More sea-level rise for each delay in peaking emissions

Peaking global CO2 emissions as soon as possible is crucial for limiting the risks of sea-level rise, even if warming is limited to well below 2 degrees. A study now published in the journal Nature Communications analyzes for the first time the sea-level legacy until 2300 within the constraints of the Paris Agreement.
Their central projections indicate global sea-level rise between 0.7m and 1.2m until 2300 with Paris put fully into practice. As emissions in the second half of this century are already outlined by the Paris goals, the variations in greenhouse-gas emissions before 2050 will be the major leverage for future sea levels. The researchers find that each five year delay in peaking global CO2 emissions will likely increase median sea-level rise estimates for 2300 by 20 centimeters.
"Man-made climate change has already pre-programmed a certain amount of sea-level rise for the coming centuries, so for some, it might seem that our present actions might not make such a big difference—but our study illustrates how wrong this perception is," explains lead author Matthias Mengel from the Potsdam Institute for Climate Impact Research (PIK).
"Every delay in peaking emissions by five years between 2020 and 2035 could mean additional 20 cm of sea-level rise in the end—which is the same amount the world’s coasts have experienced since the beginning of the pre-industrial era."

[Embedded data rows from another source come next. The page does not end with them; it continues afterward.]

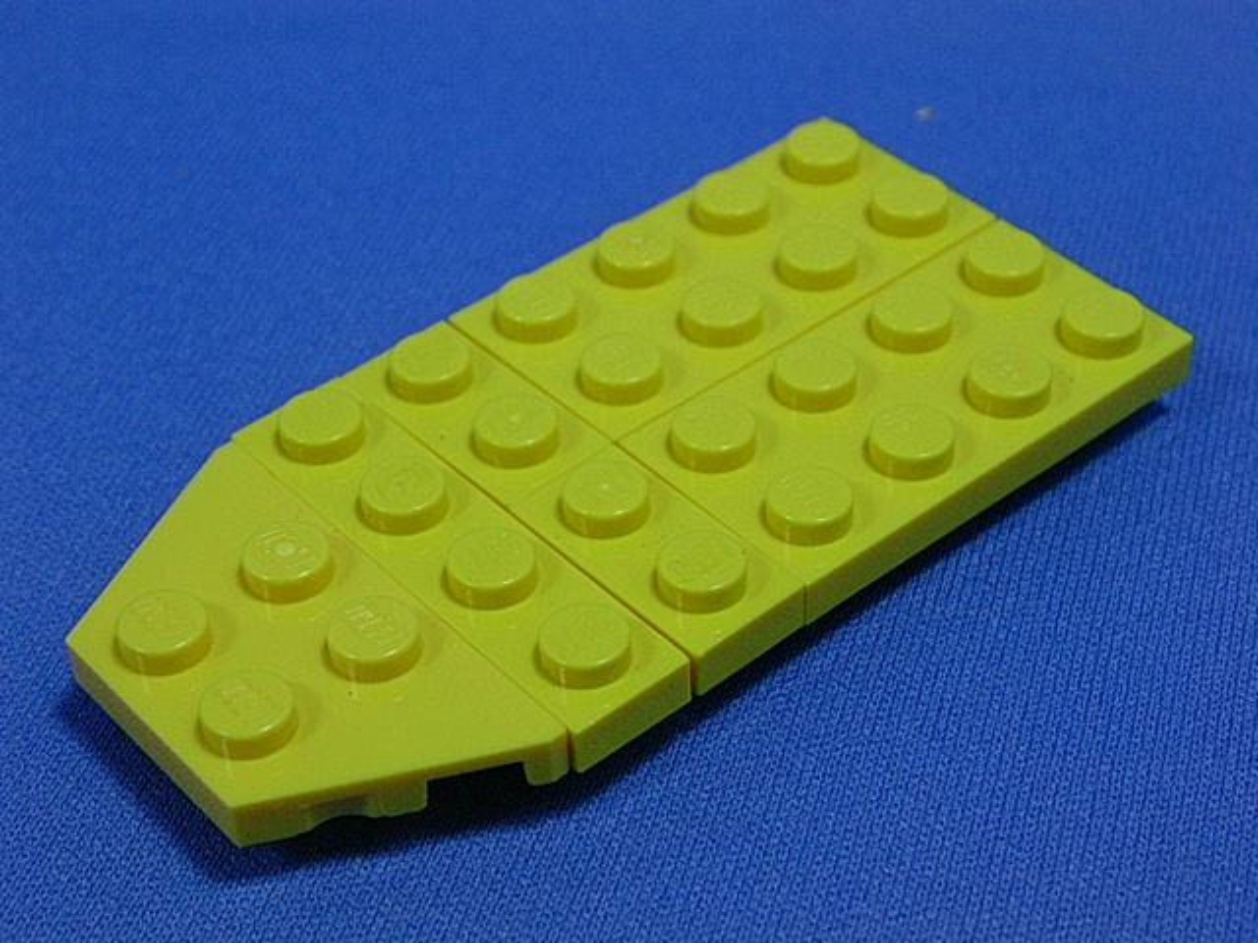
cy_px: 472
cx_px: 629
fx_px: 2726
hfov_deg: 26.0
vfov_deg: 19.6
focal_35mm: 75
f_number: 3.8
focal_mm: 11.3
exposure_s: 1/43.9
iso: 70
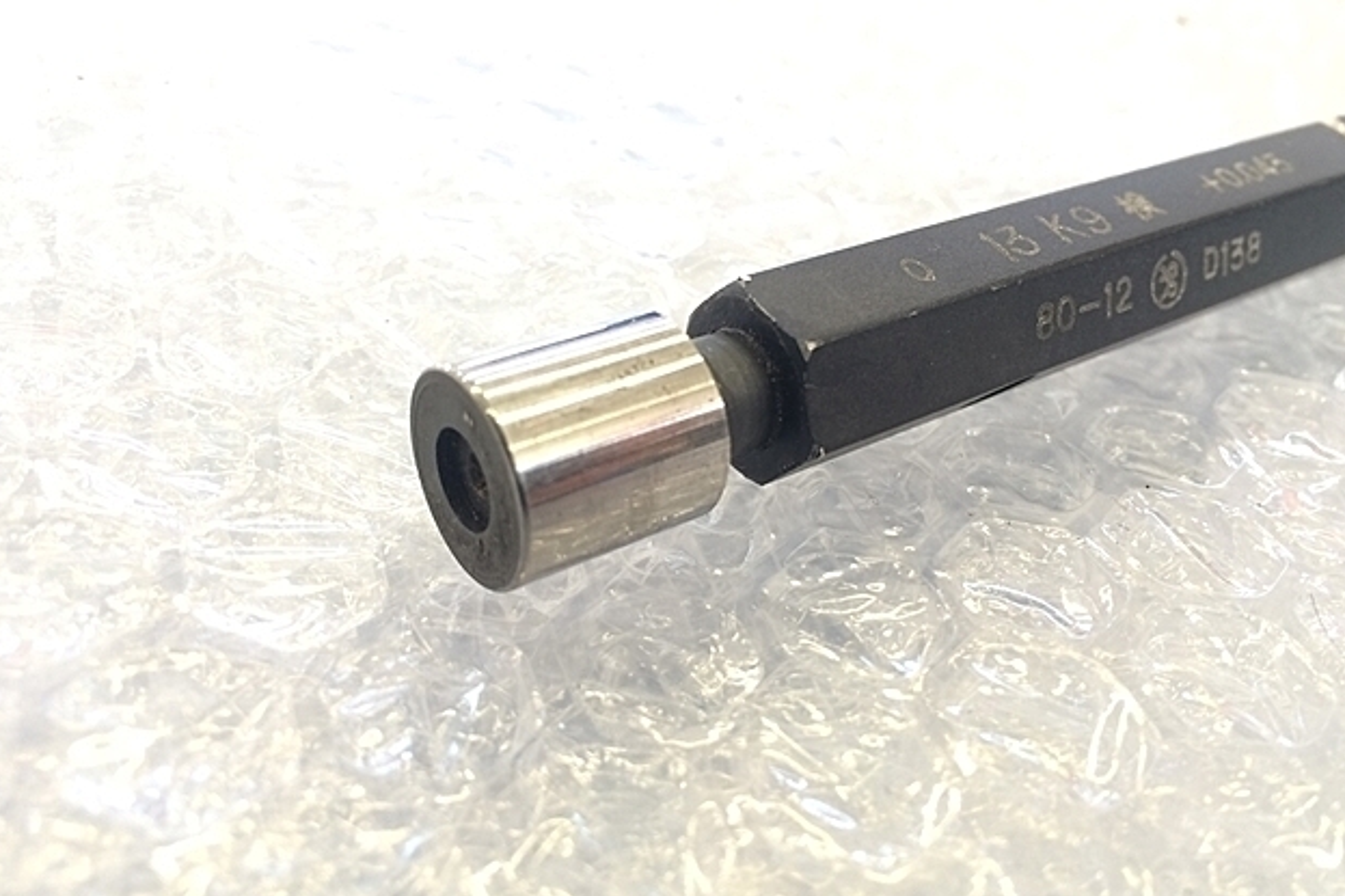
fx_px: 1158
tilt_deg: -37.6
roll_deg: -8.5
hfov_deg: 60.3
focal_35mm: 31
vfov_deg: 42.3
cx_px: 676
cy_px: 430
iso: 64
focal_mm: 4.15
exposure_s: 1/30
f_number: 2.2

Global sea-level rise is driven by warming and expanding ocean water, as well as the melting of mountain glaciers, ice caps, and the vast Greenland and Antarctic ice sheets. These contributors respond in different ways and within different timescales to a warmer climate, ranging from centuries to millennia—a delayed response to today’s atmospheric warming.
To analyze the sea-level rise under the Paris Agreement and the legacy of delayed mitigation, the scientists used a combined climate-sea-level model. They fed it with a set of scenarios of emission reductions in line with the Paris goals that span different reduction rates and emission peak years.